Menurut laporan  United Nations Office for Humanitarian Affairs (OCHA) untuk wilayah pendudukan Palestina (Occupied Palestinian Territory) serangan Israel yang membabi buta tidak hanya menghancurkan infrastruktur Gaza namun juga menambah parah krisis lingkungan dan perubahan iklim di wilayah Palestina yang telah berlangsung selama bertahun-tahun.

Kondisi lingkungan ini terungkap dalam laporan resmi Palestinian Central Bureau of Statistics (PCBS) yang diterbitkan seiring dengan perayaan Hari Lingkungan Hidup Dunia.
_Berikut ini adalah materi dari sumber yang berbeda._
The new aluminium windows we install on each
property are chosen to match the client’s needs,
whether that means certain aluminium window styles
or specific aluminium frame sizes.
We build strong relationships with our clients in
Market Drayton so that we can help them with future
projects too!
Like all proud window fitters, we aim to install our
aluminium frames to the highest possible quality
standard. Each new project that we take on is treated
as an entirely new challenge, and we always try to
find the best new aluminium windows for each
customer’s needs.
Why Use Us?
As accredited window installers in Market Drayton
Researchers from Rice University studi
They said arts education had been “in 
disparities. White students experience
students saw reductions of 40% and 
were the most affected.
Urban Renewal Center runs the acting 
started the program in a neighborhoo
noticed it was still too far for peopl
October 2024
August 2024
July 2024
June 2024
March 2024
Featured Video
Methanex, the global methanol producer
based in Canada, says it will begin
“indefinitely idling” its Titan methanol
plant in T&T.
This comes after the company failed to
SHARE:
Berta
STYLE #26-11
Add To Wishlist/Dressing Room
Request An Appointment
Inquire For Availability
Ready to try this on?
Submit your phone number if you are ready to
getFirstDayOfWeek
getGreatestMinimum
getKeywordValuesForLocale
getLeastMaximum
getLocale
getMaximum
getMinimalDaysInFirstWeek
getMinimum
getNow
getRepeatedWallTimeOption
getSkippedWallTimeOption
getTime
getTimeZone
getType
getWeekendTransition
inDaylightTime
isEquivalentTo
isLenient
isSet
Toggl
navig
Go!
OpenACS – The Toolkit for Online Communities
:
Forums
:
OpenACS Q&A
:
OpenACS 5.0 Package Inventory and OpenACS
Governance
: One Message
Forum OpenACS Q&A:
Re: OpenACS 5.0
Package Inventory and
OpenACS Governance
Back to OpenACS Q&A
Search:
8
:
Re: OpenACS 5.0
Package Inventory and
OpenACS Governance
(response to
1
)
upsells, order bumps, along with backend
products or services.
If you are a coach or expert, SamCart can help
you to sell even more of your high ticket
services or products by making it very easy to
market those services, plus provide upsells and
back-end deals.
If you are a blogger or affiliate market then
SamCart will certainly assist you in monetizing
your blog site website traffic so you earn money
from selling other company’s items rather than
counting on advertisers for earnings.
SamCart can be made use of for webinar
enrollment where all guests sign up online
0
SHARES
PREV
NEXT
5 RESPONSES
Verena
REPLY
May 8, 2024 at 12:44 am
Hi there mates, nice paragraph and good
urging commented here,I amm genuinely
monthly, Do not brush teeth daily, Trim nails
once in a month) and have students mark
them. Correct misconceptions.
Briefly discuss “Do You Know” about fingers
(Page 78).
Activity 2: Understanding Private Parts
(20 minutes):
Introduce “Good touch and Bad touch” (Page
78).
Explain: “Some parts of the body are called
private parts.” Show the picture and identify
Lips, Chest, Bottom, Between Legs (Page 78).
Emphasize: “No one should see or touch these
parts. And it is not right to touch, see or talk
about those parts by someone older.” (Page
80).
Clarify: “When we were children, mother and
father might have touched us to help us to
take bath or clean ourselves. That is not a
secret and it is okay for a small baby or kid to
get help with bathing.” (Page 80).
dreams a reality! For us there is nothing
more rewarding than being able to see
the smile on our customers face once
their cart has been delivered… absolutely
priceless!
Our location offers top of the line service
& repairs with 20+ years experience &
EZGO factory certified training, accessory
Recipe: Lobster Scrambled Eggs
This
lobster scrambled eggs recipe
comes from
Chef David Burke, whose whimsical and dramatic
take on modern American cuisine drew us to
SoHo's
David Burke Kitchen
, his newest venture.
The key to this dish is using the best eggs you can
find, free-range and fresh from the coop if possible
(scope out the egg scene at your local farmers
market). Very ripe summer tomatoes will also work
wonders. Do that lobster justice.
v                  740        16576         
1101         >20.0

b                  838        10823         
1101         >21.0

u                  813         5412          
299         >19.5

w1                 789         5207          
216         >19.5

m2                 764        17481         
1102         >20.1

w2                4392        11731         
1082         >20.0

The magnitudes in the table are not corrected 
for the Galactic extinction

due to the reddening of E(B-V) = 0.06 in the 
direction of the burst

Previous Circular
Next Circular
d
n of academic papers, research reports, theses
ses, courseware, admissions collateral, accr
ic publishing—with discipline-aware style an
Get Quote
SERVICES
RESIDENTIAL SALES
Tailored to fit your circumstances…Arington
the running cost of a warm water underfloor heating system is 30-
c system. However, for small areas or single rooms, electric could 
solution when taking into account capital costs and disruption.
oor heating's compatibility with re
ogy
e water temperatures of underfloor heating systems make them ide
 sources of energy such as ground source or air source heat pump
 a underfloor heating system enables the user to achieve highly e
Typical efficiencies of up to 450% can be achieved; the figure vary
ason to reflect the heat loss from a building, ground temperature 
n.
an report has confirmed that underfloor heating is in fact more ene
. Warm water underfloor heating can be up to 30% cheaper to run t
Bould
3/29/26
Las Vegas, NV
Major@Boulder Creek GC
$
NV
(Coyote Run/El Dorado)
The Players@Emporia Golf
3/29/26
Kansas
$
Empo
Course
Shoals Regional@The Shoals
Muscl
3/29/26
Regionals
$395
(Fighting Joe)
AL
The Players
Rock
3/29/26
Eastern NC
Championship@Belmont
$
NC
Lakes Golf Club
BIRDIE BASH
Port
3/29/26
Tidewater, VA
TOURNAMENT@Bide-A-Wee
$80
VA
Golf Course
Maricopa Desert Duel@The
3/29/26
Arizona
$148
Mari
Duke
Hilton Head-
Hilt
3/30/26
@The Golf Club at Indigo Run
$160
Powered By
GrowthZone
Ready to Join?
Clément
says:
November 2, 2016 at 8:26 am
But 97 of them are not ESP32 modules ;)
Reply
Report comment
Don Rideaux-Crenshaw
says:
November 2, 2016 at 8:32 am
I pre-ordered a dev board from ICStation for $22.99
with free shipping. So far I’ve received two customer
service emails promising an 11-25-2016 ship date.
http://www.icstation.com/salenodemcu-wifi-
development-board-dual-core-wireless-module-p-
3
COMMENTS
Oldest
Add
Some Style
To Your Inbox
Menurut PCBS, lingkungan Palestina saat ini menghadapi berbagai ancaman. Kelangkaan sumber daya alam, kekeringan, pencemaran air, kerusakan lahan, hilangnya keanekaragaman hayati dan polusi udara menjadi masalah utama.

Menurut laporan Palestinian Water Authority (PWA) bulan Oktober 2013, air hujan, menjadi sumber air tanah dan air permukaan utama di Palestina. Curah hujan tahunan di wilayah ini hanya mencapai 450 mm/tahun di Tepi Barat dan 327 mm/tahun di Jalur Gaza. Israel menguasai seluruh akses air bersih terutama Sungai Yordan sehingga ketersediaan air permukaan di wilayah Palestina sangat bergantung pada luberan (runoff) air sungai yang saat ini tidak banyak bisa digunakan. Sementara 95% air tanah yang dipompa di Jalur Gaza adalah air payau, air yang memiliki kandungan garam lebih tinggi dari air tawar.

Kondisi ini diperburuk oleh perampasan akses air oleh Israel. Warga Palestina hanya bisa menggunakan 15% air yang ada di wilayah ini sementara Israel menyedot 85% sumber air yang ada di sana. Ekspolitasi dan pembangunan sumber air yang dilakukan oleh Israel, menurut PCBS, juga dilakukan tanpa memerhitungkan hak-hak rakyat Palestina. Israel melarang pengeboran sumber air untuk pertanian dan menghancurkan fasilitas air dan irigasi yang ada. Akibatnya, konsumsi air per kapita warga di wilayah pendudukan untuk kebutuhan rumah tangga tak lebih dari 76,4 liter/penduduk/hari pada 2012 di Tepi Barat dan 90 liter/penduduk/hari di Jalur Gaza.

Anak-anak Gaza

Serangan militer Israel dipastikan memerparah kondisi kekurangan air di wilayah Palestina. Pasca serangan militer Israel 15 Juli, lembaga kemanusiaan International Committee of the Red Cross (ICRC) melaporkan telah terjadi kerusakan di sistem penyaluran air sehingga akses air bersih untuk ratusan ribu penduduk Gaza terputus. Laporan ini memerparah data PCBS bulan lalu yang menyatakan sekitar 40% pasokan air hilang akibat masalah teknis seperti rusaknya fasilitas instalasi air.

Menurut PCBS, krisis perubahan iklim juga melanda Palestina, mengubah karakteristik cuaca dan musim di wilayah tersebut. Pada musim dingin dan musim semi, kekeringan selalu melanda. Sementara pada musim panas suhu terus meningkat dan curah hujan turun. Fenomena ini menimbulkan dampak ekonomi, sosial, kesehatan dan lingkungan yang memengaruhi kualitas pembangunan di wilayah pendudukan.

Pelanggaran dan agresi militer Israel menurut PCBS menjadi sumber utama kerusakan keanekagaraman hayati yang menjadi sumber kestabilan ekosistem ini. Tepi Barat dan Jalur Gaza tercatat memiliki 2.076 spesies tanaman dimana 90 spesies saat ini terancam punah dan 636 spesies masuk dalam kategori yang sangat langka.

Sumber resmi dari pemerintah Palestina menyebutkan, selama 2013, lebih dari 800 hektar lahan milik warga Palestina telah dirampas oleh pemerintah Zionis Israel dan lebih dari 15.000 tanaman pertanian dihancurkan. Hingga akhir 2013, sebanyak 482 pemukiman dan markas militer telah dibangun di wilayah pendudukan di Tepi Barat. Kekejaman ini menurut PCBS semakin memerparah kerusakan lingkungan dan keanekaragaman hayati di wilayah Palestina.